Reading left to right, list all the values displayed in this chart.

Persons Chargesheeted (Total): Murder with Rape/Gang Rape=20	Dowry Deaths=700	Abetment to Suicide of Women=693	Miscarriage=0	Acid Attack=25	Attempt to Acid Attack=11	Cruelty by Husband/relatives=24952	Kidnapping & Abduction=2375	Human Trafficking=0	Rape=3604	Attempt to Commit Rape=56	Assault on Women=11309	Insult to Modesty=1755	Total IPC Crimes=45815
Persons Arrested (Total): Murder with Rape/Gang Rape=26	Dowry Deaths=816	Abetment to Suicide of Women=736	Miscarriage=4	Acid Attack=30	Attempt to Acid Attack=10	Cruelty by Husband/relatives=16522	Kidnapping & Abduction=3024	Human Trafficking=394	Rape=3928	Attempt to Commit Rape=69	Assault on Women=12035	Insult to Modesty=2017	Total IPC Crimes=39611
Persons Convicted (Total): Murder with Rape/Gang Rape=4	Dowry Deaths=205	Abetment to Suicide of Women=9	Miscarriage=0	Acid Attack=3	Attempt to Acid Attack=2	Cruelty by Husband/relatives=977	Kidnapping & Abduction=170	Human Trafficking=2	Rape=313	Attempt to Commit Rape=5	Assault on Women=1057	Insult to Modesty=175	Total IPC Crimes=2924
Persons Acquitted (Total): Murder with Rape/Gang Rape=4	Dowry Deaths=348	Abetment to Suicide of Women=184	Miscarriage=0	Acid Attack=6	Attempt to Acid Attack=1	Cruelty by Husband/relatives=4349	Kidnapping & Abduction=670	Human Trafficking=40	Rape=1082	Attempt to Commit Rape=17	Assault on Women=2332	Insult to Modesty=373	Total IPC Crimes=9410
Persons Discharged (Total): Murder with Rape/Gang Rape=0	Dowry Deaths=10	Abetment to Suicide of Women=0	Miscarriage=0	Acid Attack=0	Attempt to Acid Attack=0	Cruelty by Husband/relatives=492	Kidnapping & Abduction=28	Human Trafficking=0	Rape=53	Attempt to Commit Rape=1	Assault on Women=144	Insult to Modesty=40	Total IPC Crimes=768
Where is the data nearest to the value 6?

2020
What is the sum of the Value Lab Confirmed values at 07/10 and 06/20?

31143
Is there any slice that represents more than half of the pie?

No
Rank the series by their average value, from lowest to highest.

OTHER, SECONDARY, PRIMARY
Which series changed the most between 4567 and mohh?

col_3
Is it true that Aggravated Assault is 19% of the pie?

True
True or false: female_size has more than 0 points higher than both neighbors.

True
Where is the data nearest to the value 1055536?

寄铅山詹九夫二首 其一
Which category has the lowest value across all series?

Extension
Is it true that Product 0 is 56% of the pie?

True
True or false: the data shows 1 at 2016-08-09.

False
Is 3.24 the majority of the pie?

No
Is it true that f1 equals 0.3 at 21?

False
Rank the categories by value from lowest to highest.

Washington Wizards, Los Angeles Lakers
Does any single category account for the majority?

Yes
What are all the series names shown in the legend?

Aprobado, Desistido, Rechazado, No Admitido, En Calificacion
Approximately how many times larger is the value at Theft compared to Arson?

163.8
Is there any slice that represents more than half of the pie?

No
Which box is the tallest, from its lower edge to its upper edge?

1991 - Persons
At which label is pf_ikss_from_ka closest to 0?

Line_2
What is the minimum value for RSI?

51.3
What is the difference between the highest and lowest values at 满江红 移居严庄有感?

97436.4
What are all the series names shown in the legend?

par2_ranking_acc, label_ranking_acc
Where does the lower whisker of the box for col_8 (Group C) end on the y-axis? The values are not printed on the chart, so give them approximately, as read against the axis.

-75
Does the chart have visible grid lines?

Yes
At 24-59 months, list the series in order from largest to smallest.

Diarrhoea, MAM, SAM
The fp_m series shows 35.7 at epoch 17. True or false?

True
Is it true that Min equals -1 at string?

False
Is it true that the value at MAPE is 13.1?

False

▶ Assignment
Reproduce all of the material above word for word, line by line.

▶ Solved problem
Reading left to right, list all the values displayed in this chart.

Persons Chargesheeted (Total): Murder with Rape/Gang Rape=20	Dowry Deaths=700	Abetment to Suicide of Women=693	Miscarriage=0	Acid Attack=25	Attempt to Acid Attack=11	Cruelty by Husband/relatives=24952	Kidnapping & Abduction=2375	Human Trafficking=0	Rape=3604	Attempt to Commit Rape=56	Assault on Women=11309	Insult to Modesty=1755	Total IPC Crimes=45815
Persons Arrested (Total): Murder with Rape/Gang Rape=26	Dowry Deaths=816	Abetment to Suicide of Women=736	Miscarriage=4	Acid Attack=30	Attempt to Acid Attack=10	Cruelty by Husband/relatives=16522	Kidnapping & Abduction=3024	Human Trafficking=394	Rape=3928	Attempt to Commit Rape=69	Assault on Women=12035	Insult to Modesty=2017	Total IPC Crimes=39611
Persons Convicted (Total): Murder with Rape/Gang Rape=4	Dowry Deaths=205	Abetment to Suicide of Women=9	Miscarriage=0	Acid Attack=3	Attempt to Acid Attack=2	Cruelty by Husband/relatives=977	Kidnapping & Abduction=170	Human Trafficking=2	Rape=313	Attempt to Commit Rape=5	Assault on Women=1057	Insult to Modesty=175	Total IPC Crimes=2924
Persons Acquitted (Total): Murder with Rape/Gang Rape=4	Dowry Deaths=348	Abetment to Suicide of Women=184	Miscarriage=0	Acid Attack=6	Attempt to Acid Attack=1	Cruelty by Husband/relatives=4349	Kidnapping & Abduction=670	Human Trafficking=40	Rape=1082	Attempt to Commit Rape=17	Assault on Women=2332	Insult to Modesty=373	Total IPC Crimes=9410
Persons Discharged (Total): Murder with Rape/Gang Rape=0	Dowry Deaths=10	Abetment to Suicide of Women=0	Miscarriage=0	Acid Attack=0	Attempt to Acid Attack=0	Cruelty by Husband/relatives=492	Kidnapping & Abduction=28	Human Trafficking=0	Rape=53	Attempt to Commit Rape=1	Assault on Women=144	Insult to Modesty=40	Total IPC Crimes=768
Where is the data nearest to the value 6?

2020
What is the sum of the Value Lab Confirmed values at 07/10 and 06/20?

31143
Is there any slice that represents more than half of the pie?

No
Rank the series by their average value, from lowest to highest.

OTHER, SECONDARY, PRIMARY
Which series changed the most between 4567 and mohh?

col_3
Is it true that Aggravated Assault is 19% of the pie?

True
True or false: female_size has more than 0 points higher than both neighbors.

True
Where is the data nearest to the value 1055536?

寄铅山詹九夫二首 其一
Which category has the lowest value across all series?

Extension
Is it true that Product 0 is 56% of the pie?

True
True or false: the data shows 1 at 2016-08-09.

False
Is 3.24 the majority of the pie?

No
Is it true that f1 equals 0.3 at 21?

False
Rank the categories by value from lowest to highest.

Washington Wizards, Los Angeles Lakers
Does any single category account for the majority?

Yes
What are all the series names shown in the legend?

Aprobado, Desistido, Rechazado, No Admitido, En Calificacion
Approximately how many times larger is the value at Theft compared to Arson?

163.8
Is there any slice that represents more than half of the pie?

No
Which box is the tallest, from its lower edge to its upper edge?

1991 - Persons
At which label is pf_ikss_from_ka closest to 0?

Line_2
What is the minimum value for RSI?

51.3
What is the difference between the highest and lowest values at 满江红 移居严庄有感?

97436.4
What are all the series names shown in the legend?

par2_ranking_acc, label_ranking_acc
Where does the lower whisker of the box for col_8 (Group C) end on the y-axis? The values are not printed on the chart, so give them approximately, as read against the axis.

-75
Does the chart have visible grid lines?

Yes
At 24-59 months, list the series in order from largest to smallest.

Diarrhoea, MAM, SAM
The fp_m series shows 35.7 at epoch 17. True or false?

True
Is it true that Min equals -1 at string?

False
Is it true that the value at MAPE is 13.1?

False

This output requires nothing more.